If you need to be more specific, you can provide a regular expression to search for with the -G
option.
Another fairly advanced log search that is insanely useful is the line history search.
Simply run git log
with the -L
option, and it will show you the history of a function or line of code in your codebase.
For example, if we wanted to see every change made to the function git_deflate_bound
in the zlib.c
file, we could run git log -L :git_deflate_bound:zlib.c
.
This will try to figure out what the bounds of that function are and then look through the history and show us every change that was made to the function as a series of patches back to when the function was first created.

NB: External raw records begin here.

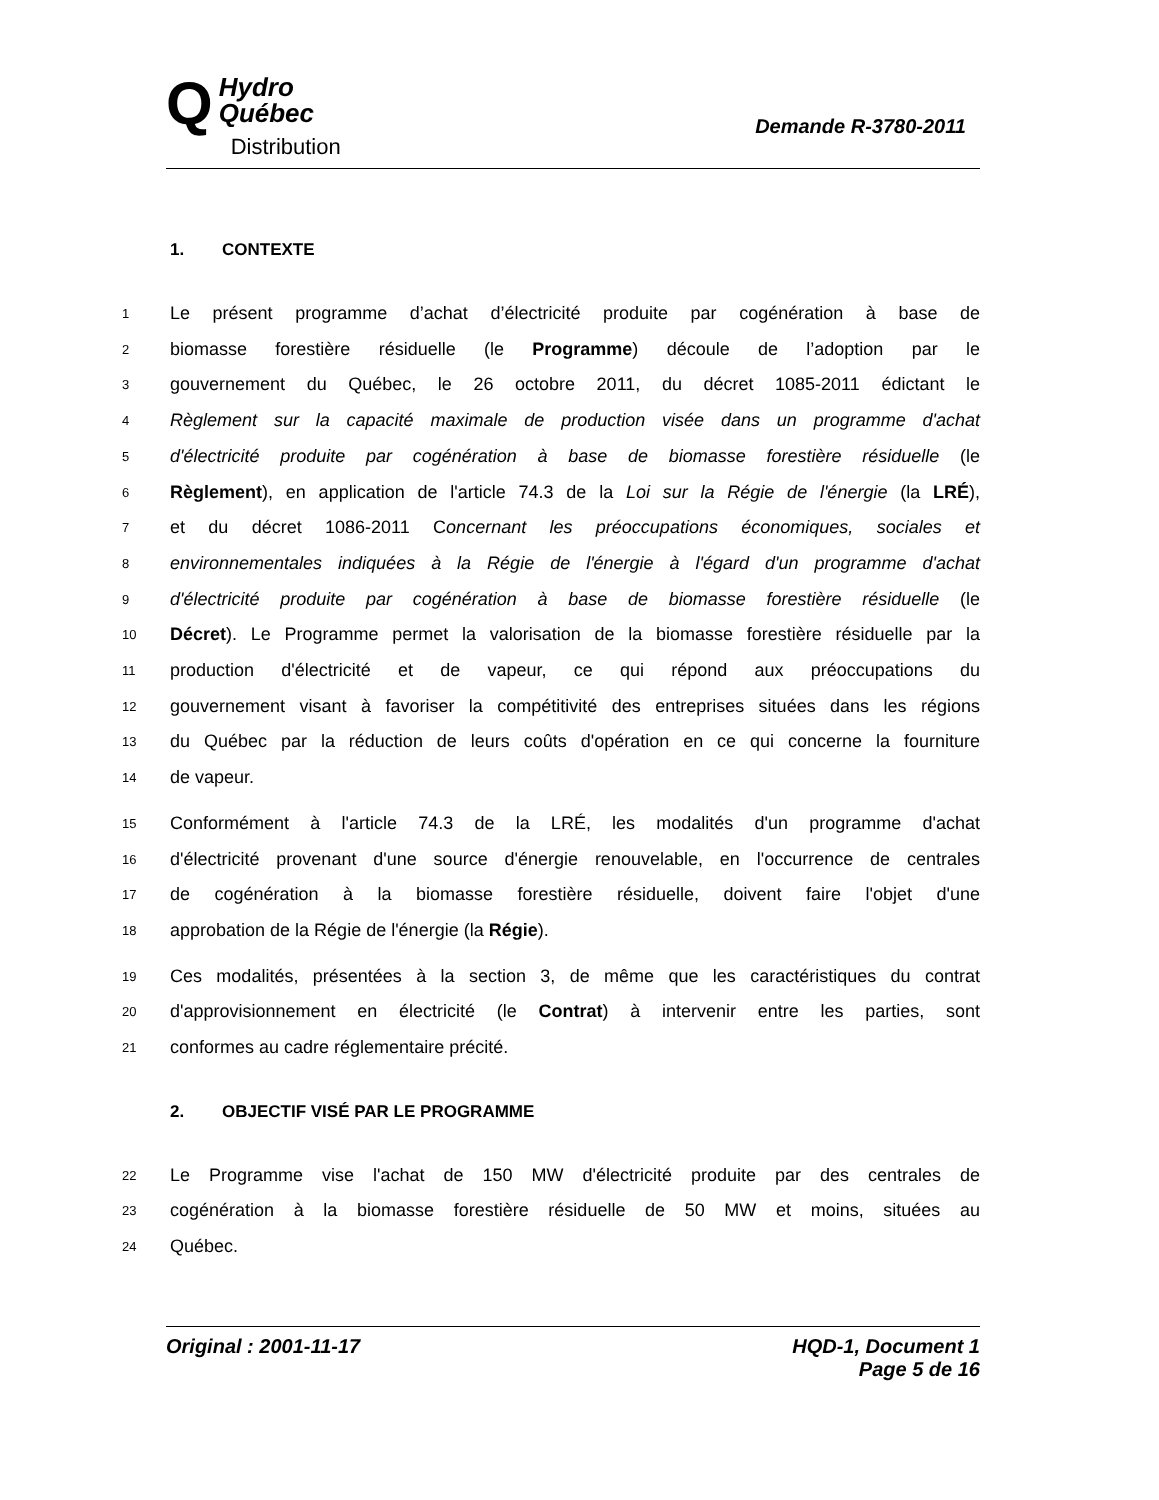Q
Hydro
Québec
Distribution
Demande R-3780-2011
1. CONTEXTE
1
Le présent programme d’achat d’électricité produite par cogénération à base de
2
biomasse forestière résiduelle (le Programme) découle de l’adoption par le
3
gouvernement du Québec, le 26 octobre 2011, du décret 1085-2011 édictant le
4
Règlement sur la capacité maximale de production visée dans un programme d'achat
5
d'électricité produite par cogénération à base de biomasse forestière résiduelle (le
6
Règlement), en application de l'article 74.3 de la Loi sur la Régie de l'énergie (la LRÉ),
7
et du décret 1086-2011 Concernant les préoccupations économiques, sociales et
8
environnementales indiquées à la Régie de l'énergie à l'égard d'un programme d'achat
9
d'électricité produite par cogénération à base de biomasse forestière résiduelle (le
10
Décret). Le Programme permet la valorisation de la biomasse forestière résiduelle par la
11
production d'électricité et de vapeur, ce qui répond aux préoccupations du
12
gouvernement visant à favoriser la compétitivité des entreprises situées dans les régions
13
du Québec par la réduction de leurs coûts d'opération en ce qui concerne la fourniture
14
de vapeur.
15
Conformément à l'article 74.3 de la LRÉ, les modalités d'un programme d'achat
16
d'électricité provenant d'une source d'énergie renouvelable, en l'occurrence de centrales
17
de cogénération à la biomasse forestière résiduelle, doivent faire l'objet d'une
18
approbation de la Régie de l'énergie (la Régie).
19
Ces modalités, présentées à la section 3, de même que les caractéristiques du contrat
20
d'approvisionnement en électricité (le Contrat) à intervenir entre les parties, sont
21
conformes au cadre réglementaire précité.
2. OBJECTIF VISÉ PAR LE PROGRAMME
22
Le Programme vise l'achat de 150 MW d'électricité produite par des centrales de
23
cogénération à la biomasse forestière résiduelle de 50 MW et moins, situées au
24
Québec.
Original : 2001-11-17 HQD-1, Document 1
Page 5 de 16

$ git log -L :git_deflate_bound:zlib.c
commit ef49a7a0126d64359c974b4b3b71d7ad42ee3bca
Author: Junio C Hamano <gitster@pobox.com>
Date: Fri Jun 10 11:52:15 2011 -0700
zlib: zlib can only process 4GB at a time
diff --git a/zlib.c b/zlib.c
--- a/zlib.c
+++ b/zlib.c
@@ -85,5 +130,5 @@
-unsigned long git_deflate_bound(z_streamp strm, unsigned long size)
+unsigned long git_deflate_bound(git_zstream *strm, unsigned long size)
{
- return deflateBound(strm, size);
+ return deflateBound(&strm->z, size);
}
commit 225a6f1068f71723a910e8565db4e252b3ca21fa
Author: Junio C Hamano <gitster@pobox.com>
Date: Fri Jun 10 11:18:17 2011 -0700
zlib: wrap deflateBound() too
diff --git a/zlib.c b/zlib.c
--- a/zlib.c
+++ b/zlib.c
@@ -81,0 +85,5 @@
+unsigned long git_deflate_bound(z_streamp strm, unsigned long size)
+{
+ return deflateBound(strm, size);
+}
+
If Git can’t figure out how to match a function or method in your programming language, you can also provide it with a regular expression (or regex).
For example, this would have done the same thing as the example above: git log -L '/unsigned long git_deflate_bound/',/^}/:zlib.c
.
You could also give it a range of lines or a single line number and you’ll get the same sort of output.